- **Problem details**
A verbatim copy of the lines from the one with "fx_px: 2149" through the final line below is required; print it and nothing else.

━━━ Dataset records ━━━

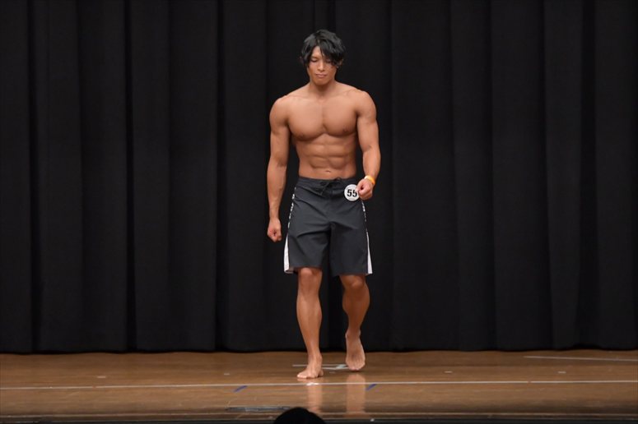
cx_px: 319
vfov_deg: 5.4
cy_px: 212
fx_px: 4517
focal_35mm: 255
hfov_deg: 8.1
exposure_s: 1/400
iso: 6400
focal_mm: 170
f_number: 5.6
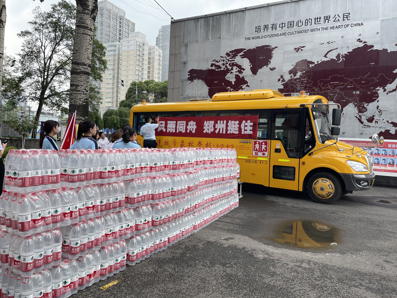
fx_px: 298
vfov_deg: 53.1
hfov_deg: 67.3
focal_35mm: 26
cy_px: 149
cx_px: 198
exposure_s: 1/621
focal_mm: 5.1
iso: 32
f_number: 1.6
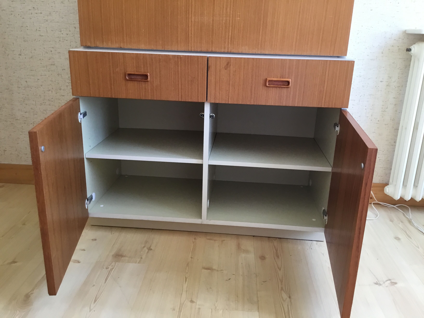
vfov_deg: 45.4
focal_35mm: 31
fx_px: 380
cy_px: 159
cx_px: 212
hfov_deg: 58.4
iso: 100
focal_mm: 3.3
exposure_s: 1/33
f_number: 2.4
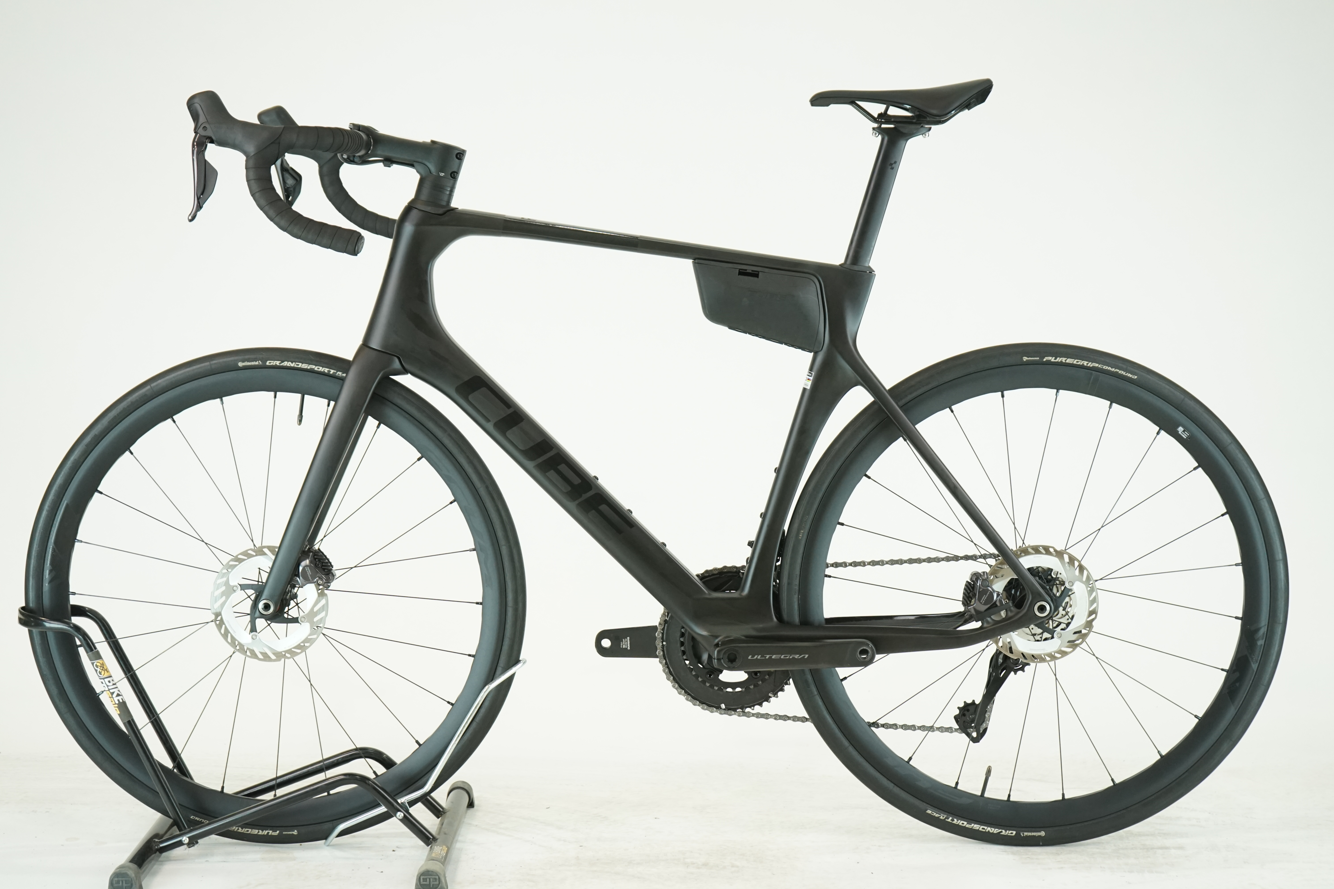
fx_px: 2149
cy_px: 444
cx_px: 667
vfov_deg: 23.4
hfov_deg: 34.5
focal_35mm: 58
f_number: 5.6
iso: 1600
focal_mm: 58
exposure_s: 1/200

━━━

- **Answer space**
fx_px: 2149
cy_px: 444
cx_px: 667
vfov_deg: 23.4
hfov_deg: 34.5
focal_35mm: 58
f_number: 5.6
iso: 1600
focal_mm: 58
exposure_s: 1/200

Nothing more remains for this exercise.